WORK TO COMPLETE:
From the listing below, reproduce verbatim the stretch from the line containing "not have a fireplace, hang up stockings as a" through the line containing "Nicolas vary from region to region throughout", both included. Return only those lines.

======== DATA SECTION

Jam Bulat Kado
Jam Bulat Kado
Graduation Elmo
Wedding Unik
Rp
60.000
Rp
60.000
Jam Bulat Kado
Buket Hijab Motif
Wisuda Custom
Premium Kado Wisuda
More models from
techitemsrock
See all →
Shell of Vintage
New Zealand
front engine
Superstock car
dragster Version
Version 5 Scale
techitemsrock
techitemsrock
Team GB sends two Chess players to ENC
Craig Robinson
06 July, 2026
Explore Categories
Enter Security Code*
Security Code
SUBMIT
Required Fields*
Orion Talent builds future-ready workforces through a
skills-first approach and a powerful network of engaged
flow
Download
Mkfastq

================
======== DATA SECTION

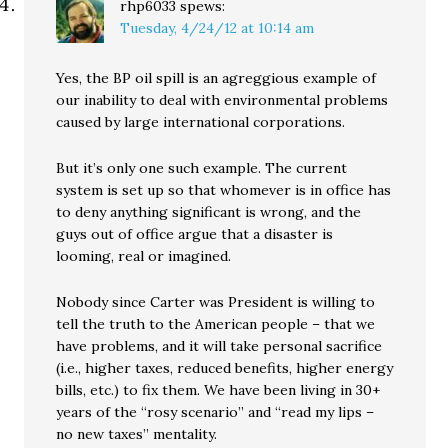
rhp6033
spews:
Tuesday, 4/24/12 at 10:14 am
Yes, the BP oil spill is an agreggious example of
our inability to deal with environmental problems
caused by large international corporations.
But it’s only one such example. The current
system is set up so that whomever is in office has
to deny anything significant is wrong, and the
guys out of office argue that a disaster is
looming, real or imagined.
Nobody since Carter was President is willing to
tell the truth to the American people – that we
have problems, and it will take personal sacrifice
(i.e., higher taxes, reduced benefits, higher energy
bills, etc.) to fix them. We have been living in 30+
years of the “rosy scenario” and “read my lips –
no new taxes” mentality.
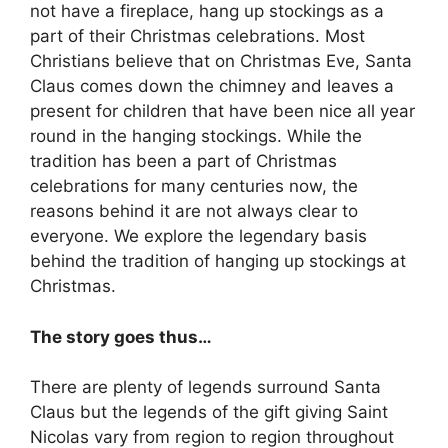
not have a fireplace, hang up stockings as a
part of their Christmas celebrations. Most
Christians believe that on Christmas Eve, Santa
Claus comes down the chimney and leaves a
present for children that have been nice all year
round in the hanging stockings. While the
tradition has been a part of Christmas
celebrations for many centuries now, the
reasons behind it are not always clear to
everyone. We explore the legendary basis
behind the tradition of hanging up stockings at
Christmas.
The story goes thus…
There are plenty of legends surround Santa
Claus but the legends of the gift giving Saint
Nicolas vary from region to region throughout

================
======== DATA SECTION

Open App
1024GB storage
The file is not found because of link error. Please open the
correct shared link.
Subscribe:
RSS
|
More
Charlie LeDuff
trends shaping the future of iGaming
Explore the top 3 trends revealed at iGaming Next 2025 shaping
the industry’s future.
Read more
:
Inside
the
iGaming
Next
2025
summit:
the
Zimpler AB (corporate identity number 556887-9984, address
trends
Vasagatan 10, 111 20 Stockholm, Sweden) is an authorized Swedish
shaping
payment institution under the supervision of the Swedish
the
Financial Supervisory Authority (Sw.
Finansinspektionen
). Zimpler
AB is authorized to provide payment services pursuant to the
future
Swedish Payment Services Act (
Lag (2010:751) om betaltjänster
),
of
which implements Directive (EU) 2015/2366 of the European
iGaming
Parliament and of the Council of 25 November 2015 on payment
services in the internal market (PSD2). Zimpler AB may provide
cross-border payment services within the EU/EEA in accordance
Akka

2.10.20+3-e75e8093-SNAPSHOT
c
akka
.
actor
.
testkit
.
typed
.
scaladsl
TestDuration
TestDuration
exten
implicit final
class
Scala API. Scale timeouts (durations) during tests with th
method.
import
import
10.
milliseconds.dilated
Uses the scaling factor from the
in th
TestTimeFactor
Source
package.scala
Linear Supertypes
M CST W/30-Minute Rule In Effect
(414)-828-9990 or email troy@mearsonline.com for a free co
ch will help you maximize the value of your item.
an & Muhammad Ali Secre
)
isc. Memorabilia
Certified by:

================

RESULT OF THE TASK:
not have a fireplace, hang up stockings as a
part of their Christmas celebrations. Most
Christians believe that on Christmas Eve, Santa
Claus comes down the chimney and leaves a
present for children that have been nice all year
round in the hanging stockings. While the
tradition has been a part of Christmas
celebrations for many centuries now, the
reasons behind it are not always clear to
everyone. We explore the legendary basis
behind the tradition of hanging up stockings at
Christmas.
The story goes thus…
There are plenty of legends surround Santa
Claus but the legends of the gift giving Saint
Nicolas vary from region to region throughout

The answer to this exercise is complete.